Two months ago, as I sat outside the meeting room in which the board of the Southeast Public Service Authority (SPSA) was conferring in closed session, I overhead bits and pieces of a conversation among representatives of various waste hauling and recycling companies. Today’s edition of the Virginian-Pilot contains not only the essence of that hallway discussion but additional context for it. Portsmouth residents should pay it special heed for the article indirectly explains why our former recycling contractor was unable to offer the same terms for handling our materials going forward as in the contract that recently expired. If you only read one item from the V-P today, I strongly recommend that it be this one.

Before you step away to read the referenced article, I want to explain a little more about why incinerating and landfilling our recyclables is not benefiting Portsmouth customers. Not only is our interim arrangement detrimental environmentally, it is also a bad deal for our householders.

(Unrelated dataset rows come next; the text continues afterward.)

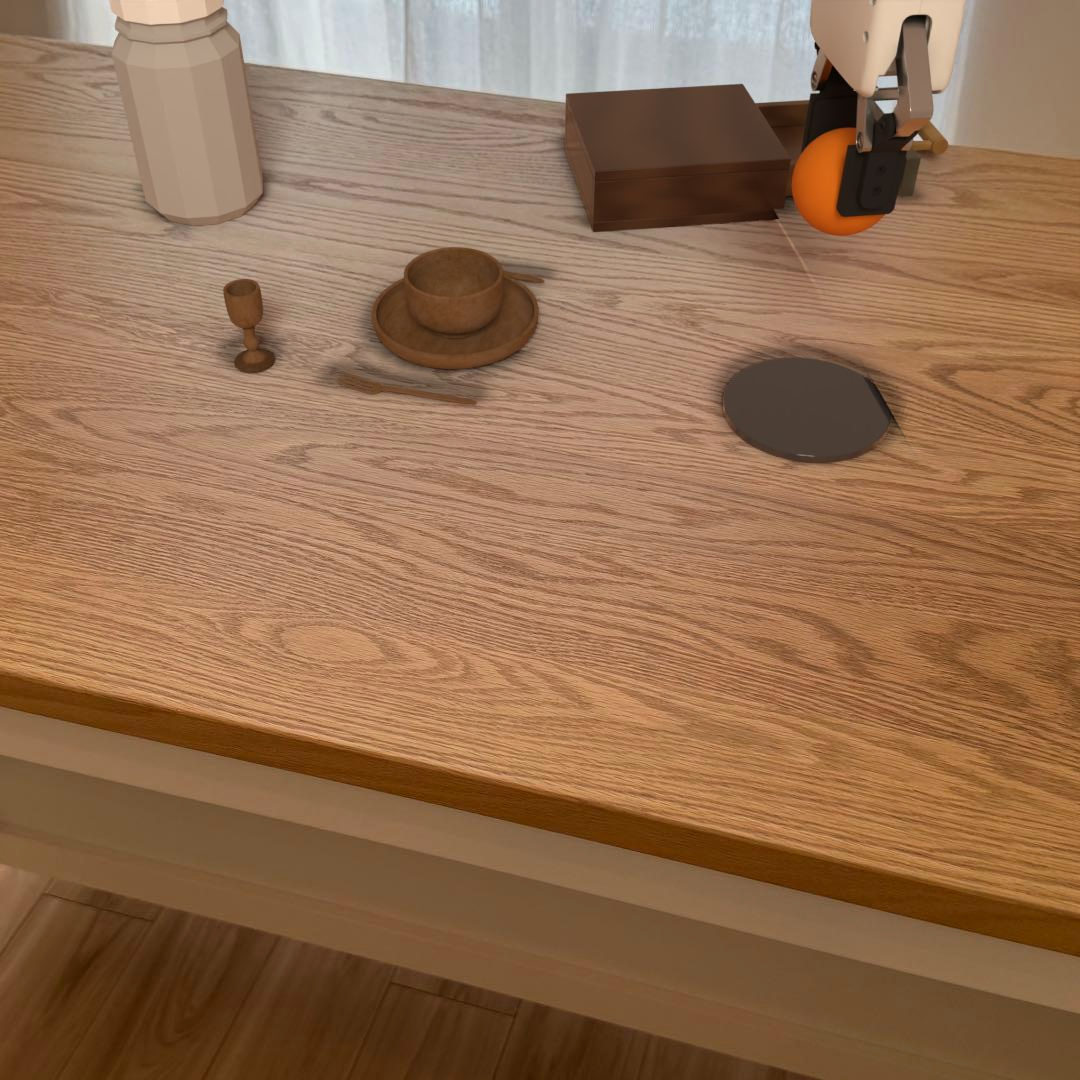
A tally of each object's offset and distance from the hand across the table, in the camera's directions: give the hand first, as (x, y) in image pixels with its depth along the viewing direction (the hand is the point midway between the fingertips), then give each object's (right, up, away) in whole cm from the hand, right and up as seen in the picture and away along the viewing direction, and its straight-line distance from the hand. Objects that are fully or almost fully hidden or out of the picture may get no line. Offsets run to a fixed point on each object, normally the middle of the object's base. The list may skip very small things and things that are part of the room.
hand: (845, 182), depth 72 cm
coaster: (0, -12, +11) cm, 16 cm away
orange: (0, -2, +2) cm, 3 cm away
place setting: (-28, -5, +19) cm, 34 cm away
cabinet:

A chance encounter with someone who was directly involved in establishing our curbside pickup system confirmed what I thought I knew about the financial aspects of the program. Under our current contract with SPSA, each member locality must deliver its solid waste to the trash agency for disposal at a cost of $125 per ton. Two exceptions in the use and support agreement exist, however: one for bulk waste (furniture, appliances, yard waste, construction debris, and the like which we haul to our landfill on Craney Island) and another for recyclables. The now-expired agreement with Recycling and Disposal Solutions of Virginia (RDS) allowed us to collect and drop off at their Frederick Boulevard location all the material listed under the lid of the blue bins without a processing charge. In effect the recycling vendor received his/her revenue from the sale of the recoverable materials. Every ton of handled in that fashion provided our city $125 of avoided cost to be used instead for the labor, recycling trucks, other equipment, and residential collection bins themselves. Eventually, these savings were not only to have paid for the program but produced a reduction in each customer’s waste disposal bill. With recyclables being delivered every collection day to Wheelabrator, the $125 per ton fee goes to SPSA. The longer this continues, the greater the likelihood that the city will have to increase our individual fees.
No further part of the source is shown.